§ **Exercise tasks**:
- 1) Rewrite the records from the start through the line containing "hat er die Zeit", replacing "Streit" with "Zank" and changing nothing else. Omit the pictures.
- 2) Continue the guide to integrating Cognos Analytics with Watson Studio for credit risk analysis, starting after its final sentence.

Cognos Analytics and Watson Studio: Better together - Credit Risk Analysis

Cognos Analytics on Cloud and Watson Studio on Cloud now work better together. Cognos Analytics users can now connect to the more powerful data science capabilities in Watson Studio: AutoAI, Jupyter Notebooks, and GPUs. With this integration, both data science and business intelligence teams can share a single ecosystem to make the most of their organization's data.

The integration between the two offerings serves as a bridge to empower data scientists and business analysts to collaborate on the cloud. Data scientists can easily script against governed Cognos data in Watson Studio and share results back into their Cognos ecosystem.

This code pattern showcases this integration by guiding the user through an examination of credit risk related data. You will refine the data and build a model using Watson Studio and Watson Machine Learning. The model is then used to score new credit applications to determine if they are a risk or not. The results are then fed into Cognos Analytics, where you can create visualizations to provide greater insights into the factors that most influence the credit-worthiness of the applicants.

Flow

Credit risk data is loaded into Cognos Analytics.
Data Scientist runs Jupyter notebook in Watson Studio.
Data from Cognos Analytics is loaded into Jupyter notebook where it is prepared/refined for modeling.
Jupyter notebook uses Watson Machine Learning to create a credit risk model.
New credit applications are scored against the model and the results are pushed back into Cognos Analytics.
Business Analyst runs Cognos Analytics to visualize the results.

Included Components

Cognos Analytics: A business intelligence solution that empowers users with AI-infused self-service capabilities that accelerate data preparation, analysis, and repot creation.
IBM Watson Studio: Analyze data using RStudio, Jupyter, and Python in a configured, collaborative environment that includes IBM value-adds, such as managed Spark.
Jupyter Notebooks: An open-source web application that allows you to create and share documents that contain live code, equations, visualizations and explanatory text.
pandas: A Python library providing high-performance, easy-to-use data structures.

Steps

Clone the repo
Upload data file into Cognos Analytics
Create a new Watson Studio project
Create a Cognos Analytics connection in Watson Studio
Create data access token
Create the notebook in Watson Studio
Add data to the notebook
Run the notebook
Refine the data and create a data model
Write out data using Cognos Analytics connection
Visualize the data in Cognos Analytics

1. Clone the repo

git clone https://github.com/IBM/credit-risk-analysis-with-cognos-analytics-and-watson-studio.git

2. Upload data file into Cognos Analytics

Log into IBM's Cognos Analytics.
From the Cognos Analytics main dashboard, select the + icon in the lower left corner and select Upload files.

§ **Data for the task**:
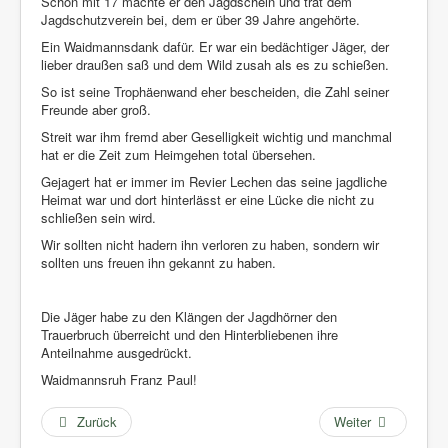
Schon mit 17 machte er den Jagdschein und trat dem
Jagdschutzverein bei, dem er über 39 Jahre angehörte.
Ein Waidmannsdank dafür. Er war ein bedächtiger Jäger, der
lieber draußen saß und dem Wild zusah als es zu schießen.
So ist seine Trophäenwand eher bescheiden, die Zahl seiner
Freunde aber groß.
Streit war ihm fremd aber Geselligkeit wichtig und manchmal
hat er die Zeit zum Heimgehen total übersehen.
Gejagert hat er immer im Revier Lechen das seine jagdliche
Heimat war und dort hinterlässt er eine Lücke die nicht zu
schließen sein wird.
Wir sollten nicht hadern ihn verloren zu haben, sondern wir
sollten uns freuen ihn gekannt zu haben.
Die Jäger habe zu den Klängen der Jagdhörner den
Trauerbruch überreicht und den Hinterbliebenen ihre
Anteilnahme ausgedrückt.
Waidmannsruh Franz Paul!
Zurück
Weiter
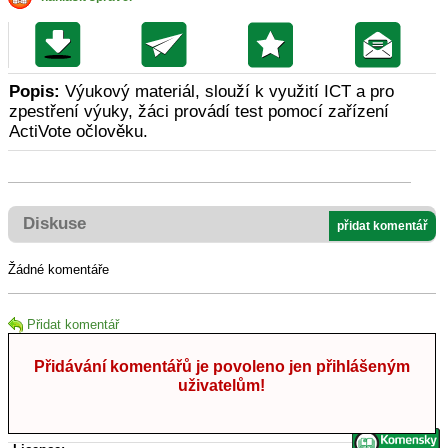
Popis:
Výukový materiál, slouží k využití ICT a pro
zpestření výuky, žáci provádí test pomocí zařízení
ActiVote očlověku.
Diskuse
přidat komentář
Žádné komentáře
Přidat komentář
Přidávání komentářů je povoleno jen přihlášeným
uživatelům!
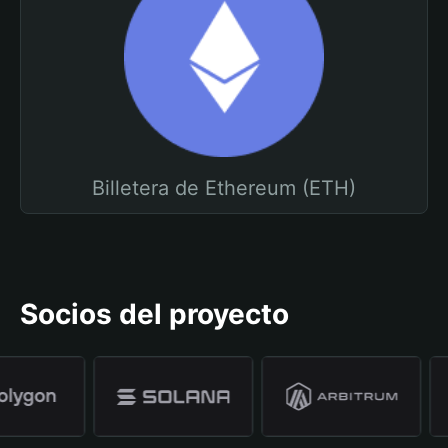
Billetera de Ethereum (ETH)
Socios del proyecto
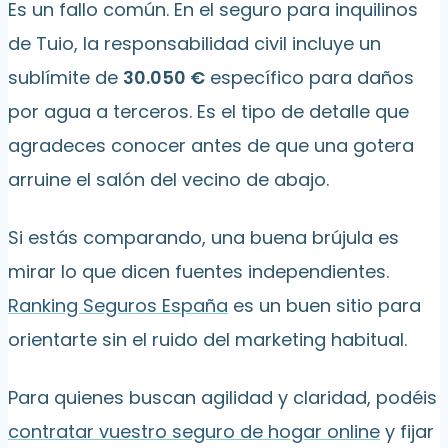
Es un fallo común. En el seguro para inquilinos
de Tuio, la responsabilidad civil incluye un
sublímite de
30.050 €
específico para daños
por agua a terceros. Es el tipo de detalle que
agradeces conocer antes de que una gotera
arruine el salón del vecino de abajo.
Si estás comparando, una buena brújula es
mirar lo que dicen fuentes independientes.
Ranking Seguros España
es un buen sitio para
orientarte sin el ruido del marketing habitual.
Para quienes buscan agilidad y claridad, podéis
contratar vuestro seguro de hogar online
y fijar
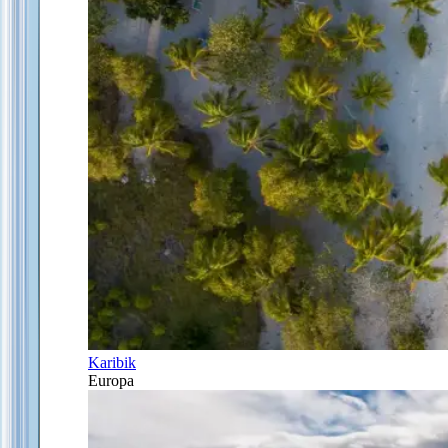
Karibik
Europa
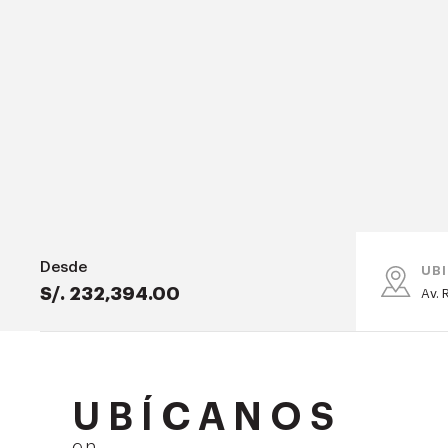
Desde
UB
S/. 232,394.00
Av. 
UBÍCANOS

§ **Written answers**:
- 1)
Schon mit 17 machte er den Jagdschein und trat dem
Jagdschutzverein bei, dem er über 39 Jahre angehörte.
Ein Waidmannsdank dafür. Er war ein bedächtiger Jäger, der
lieber draußen saß und dem Wild zusah als es zu schießen.
So ist seine Trophäenwand eher bescheiden, die Zahl seiner
Freunde aber groß.
Zank war ihm fremd aber Geselligkeit wichtig und manchmal
hat er die Zeit zum Heimgehen total übersehen.

- 2)
From the file selection dialog, select the two CSV files located in your local data folder. In this example, the files have been uploaded into the cognos-studio-data folder in Cognos Analytics.

3. Create a new Watson Studio project

Log into IBM's Watson Studio. Once in, you'll land on the main dashboard.
Create a new project by clicking New project + and then click on Create an empty project.
Enter a project name.
Choose an existing Object Storage instance or create a new one.
Click the Create button.

Upon a successful project creation, you are taken to the project Overview tab. Take note of the Assets and Settings tabs, we'll be using them to associate our project with any external assets (datasets and notebooks) and any IBM cloud services.

4. Create a Cognos Analytics connection in Watson Studio

From you Watson Studio project dashboard, click Add to project +, and select the Connection option.
Select Cognos Analytics as the data source.
Configure the connection to point to your Cognos Analytics instance. Provide a name for your connection, plus namespace, username/password, and URL.
Click the Create button.

5. Create data access token

From you Watson Studio project dashboard, selected the Settings tab.

Scroll down to the Access tokens list, and click on New token +.

Provide a name for your token and set the access level to Editor.

Click the Create button.
To view the token value, select the action menu located on the right-hand side of the token row, and click on View.

6. Create the notebook in Watson Studio

From the new project Overview tab, click + Add to project on the top right and choose the Notebook asset type.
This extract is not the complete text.